§ Instructions to follow: Set down word for word the lines that begin the entries and run through the line containing "July 8, 2023". Give nothing further.
*** Begin section ***
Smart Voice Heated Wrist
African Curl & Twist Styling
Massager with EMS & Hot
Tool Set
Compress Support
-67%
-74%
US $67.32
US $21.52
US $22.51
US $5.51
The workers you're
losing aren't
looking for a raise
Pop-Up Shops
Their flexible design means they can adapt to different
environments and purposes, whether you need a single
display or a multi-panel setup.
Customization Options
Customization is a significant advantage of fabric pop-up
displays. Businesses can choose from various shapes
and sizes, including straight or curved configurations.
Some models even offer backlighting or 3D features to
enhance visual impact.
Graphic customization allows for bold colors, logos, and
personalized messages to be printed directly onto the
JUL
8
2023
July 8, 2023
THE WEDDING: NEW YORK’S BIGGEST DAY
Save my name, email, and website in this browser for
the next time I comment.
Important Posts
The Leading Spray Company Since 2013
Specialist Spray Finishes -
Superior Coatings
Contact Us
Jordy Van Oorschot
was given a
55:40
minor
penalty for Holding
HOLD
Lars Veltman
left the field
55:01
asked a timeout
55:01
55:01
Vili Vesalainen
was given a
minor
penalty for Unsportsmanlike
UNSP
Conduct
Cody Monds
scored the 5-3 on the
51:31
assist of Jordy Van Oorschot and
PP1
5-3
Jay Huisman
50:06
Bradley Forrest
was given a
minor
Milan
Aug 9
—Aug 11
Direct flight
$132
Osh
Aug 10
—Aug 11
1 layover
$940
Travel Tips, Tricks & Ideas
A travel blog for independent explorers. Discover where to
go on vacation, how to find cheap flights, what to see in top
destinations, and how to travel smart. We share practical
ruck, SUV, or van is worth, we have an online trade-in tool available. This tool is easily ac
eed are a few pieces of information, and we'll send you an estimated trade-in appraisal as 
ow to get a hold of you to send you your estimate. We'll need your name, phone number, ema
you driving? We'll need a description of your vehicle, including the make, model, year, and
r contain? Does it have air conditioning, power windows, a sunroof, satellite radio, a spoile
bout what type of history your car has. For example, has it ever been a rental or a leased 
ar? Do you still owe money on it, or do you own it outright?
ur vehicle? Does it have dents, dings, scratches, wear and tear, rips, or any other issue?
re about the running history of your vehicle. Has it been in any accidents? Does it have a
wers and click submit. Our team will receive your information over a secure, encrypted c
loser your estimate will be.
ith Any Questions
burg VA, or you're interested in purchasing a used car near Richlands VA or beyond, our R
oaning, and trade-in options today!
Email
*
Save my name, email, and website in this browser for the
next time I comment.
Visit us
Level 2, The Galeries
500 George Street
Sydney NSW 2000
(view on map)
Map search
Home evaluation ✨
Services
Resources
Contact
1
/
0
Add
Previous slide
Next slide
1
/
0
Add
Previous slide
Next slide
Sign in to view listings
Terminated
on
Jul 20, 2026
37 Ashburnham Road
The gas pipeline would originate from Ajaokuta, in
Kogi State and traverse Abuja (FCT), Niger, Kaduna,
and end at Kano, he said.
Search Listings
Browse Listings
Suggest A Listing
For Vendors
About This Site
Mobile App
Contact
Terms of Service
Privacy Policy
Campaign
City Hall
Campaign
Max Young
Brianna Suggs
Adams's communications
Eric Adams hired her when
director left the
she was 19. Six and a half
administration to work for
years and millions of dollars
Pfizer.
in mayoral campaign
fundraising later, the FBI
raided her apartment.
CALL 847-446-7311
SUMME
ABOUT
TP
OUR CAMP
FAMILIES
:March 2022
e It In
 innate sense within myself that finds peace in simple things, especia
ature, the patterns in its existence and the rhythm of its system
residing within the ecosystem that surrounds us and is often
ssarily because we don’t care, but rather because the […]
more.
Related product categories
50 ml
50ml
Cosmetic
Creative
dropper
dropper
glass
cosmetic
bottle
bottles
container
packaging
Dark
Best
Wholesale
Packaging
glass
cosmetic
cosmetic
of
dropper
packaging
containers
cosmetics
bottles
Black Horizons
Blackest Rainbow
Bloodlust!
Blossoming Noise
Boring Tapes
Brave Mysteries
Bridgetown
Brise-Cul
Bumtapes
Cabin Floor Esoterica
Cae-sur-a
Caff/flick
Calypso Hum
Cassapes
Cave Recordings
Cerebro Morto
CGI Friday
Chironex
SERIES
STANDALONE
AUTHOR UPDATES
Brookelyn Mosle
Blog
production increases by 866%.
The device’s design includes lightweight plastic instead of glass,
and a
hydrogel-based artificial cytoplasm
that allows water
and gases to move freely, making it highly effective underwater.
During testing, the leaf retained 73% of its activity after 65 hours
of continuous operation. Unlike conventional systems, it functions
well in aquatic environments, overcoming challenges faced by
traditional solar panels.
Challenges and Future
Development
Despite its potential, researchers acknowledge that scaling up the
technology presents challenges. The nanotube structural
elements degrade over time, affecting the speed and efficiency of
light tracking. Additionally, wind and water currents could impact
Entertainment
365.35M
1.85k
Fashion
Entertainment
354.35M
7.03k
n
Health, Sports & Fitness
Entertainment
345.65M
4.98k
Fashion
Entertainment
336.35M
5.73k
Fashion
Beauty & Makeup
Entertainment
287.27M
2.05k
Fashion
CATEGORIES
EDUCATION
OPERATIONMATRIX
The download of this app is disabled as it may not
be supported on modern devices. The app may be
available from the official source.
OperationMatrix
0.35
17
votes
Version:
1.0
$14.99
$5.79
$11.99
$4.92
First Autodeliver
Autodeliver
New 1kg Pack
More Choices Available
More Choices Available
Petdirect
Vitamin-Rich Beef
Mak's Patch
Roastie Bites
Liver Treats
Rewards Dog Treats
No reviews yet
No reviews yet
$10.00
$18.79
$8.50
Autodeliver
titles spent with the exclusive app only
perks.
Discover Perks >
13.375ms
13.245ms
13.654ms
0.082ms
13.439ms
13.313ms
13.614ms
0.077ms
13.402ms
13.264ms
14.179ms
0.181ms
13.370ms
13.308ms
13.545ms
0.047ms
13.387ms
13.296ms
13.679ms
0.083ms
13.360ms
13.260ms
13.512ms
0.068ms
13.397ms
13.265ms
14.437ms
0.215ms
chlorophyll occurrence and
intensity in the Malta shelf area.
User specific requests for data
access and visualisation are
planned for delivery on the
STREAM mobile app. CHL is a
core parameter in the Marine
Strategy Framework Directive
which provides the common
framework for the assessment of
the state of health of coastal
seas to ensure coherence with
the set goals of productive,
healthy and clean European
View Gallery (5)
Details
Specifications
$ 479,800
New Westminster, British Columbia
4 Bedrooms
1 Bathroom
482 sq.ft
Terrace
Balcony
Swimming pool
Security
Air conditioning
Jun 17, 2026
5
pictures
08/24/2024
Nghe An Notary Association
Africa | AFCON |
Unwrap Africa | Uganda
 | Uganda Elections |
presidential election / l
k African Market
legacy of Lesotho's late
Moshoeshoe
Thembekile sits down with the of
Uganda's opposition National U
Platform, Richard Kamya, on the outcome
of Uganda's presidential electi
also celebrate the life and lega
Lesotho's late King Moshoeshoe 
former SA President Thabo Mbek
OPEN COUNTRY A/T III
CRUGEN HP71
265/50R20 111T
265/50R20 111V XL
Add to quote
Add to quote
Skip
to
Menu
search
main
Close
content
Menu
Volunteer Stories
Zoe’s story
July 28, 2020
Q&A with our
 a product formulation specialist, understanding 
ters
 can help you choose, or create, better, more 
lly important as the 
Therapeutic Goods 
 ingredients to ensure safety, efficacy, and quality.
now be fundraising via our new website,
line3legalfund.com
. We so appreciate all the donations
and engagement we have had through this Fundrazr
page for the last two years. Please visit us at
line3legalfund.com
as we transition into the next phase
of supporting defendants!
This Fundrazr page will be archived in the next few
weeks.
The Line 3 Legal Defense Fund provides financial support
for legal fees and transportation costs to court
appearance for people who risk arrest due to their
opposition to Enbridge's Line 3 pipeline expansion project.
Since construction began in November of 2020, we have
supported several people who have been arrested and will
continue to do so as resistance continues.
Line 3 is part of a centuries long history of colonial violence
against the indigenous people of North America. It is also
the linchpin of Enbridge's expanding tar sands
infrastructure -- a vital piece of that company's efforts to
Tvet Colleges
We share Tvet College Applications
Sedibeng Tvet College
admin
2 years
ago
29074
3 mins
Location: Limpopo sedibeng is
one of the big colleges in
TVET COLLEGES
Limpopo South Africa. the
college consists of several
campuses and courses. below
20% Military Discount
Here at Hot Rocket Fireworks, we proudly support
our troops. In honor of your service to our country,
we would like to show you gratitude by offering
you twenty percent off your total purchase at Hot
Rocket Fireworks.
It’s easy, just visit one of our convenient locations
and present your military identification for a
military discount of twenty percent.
*** End section ***
§ Exercise solution:
Smart Voice Heated Wrist
African Curl & Twist Styling
Massager with EMS & Hot
Tool Set
Compress Support
-67%
-74%
US $67.32
US $21.52
US $22.51
US $5.51
The workers you're
losing aren't
looking for a raise
Pop-Up Shops
Their flexible design means they can adapt to different
environments and purposes, whether you need a single
display or a multi-panel setup.
Customization Options
Customization is a significant advantage of fabric pop-up
displays. Businesses can choose from various shapes
and sizes, including straight or curved configurations.
Some models even offer backlighting or 3D features to
enhance visual impact.
Graphic customization allows for bold colors, logos, and
personalized messages to be printed directly onto the
JUL
8
2023
July 8, 2023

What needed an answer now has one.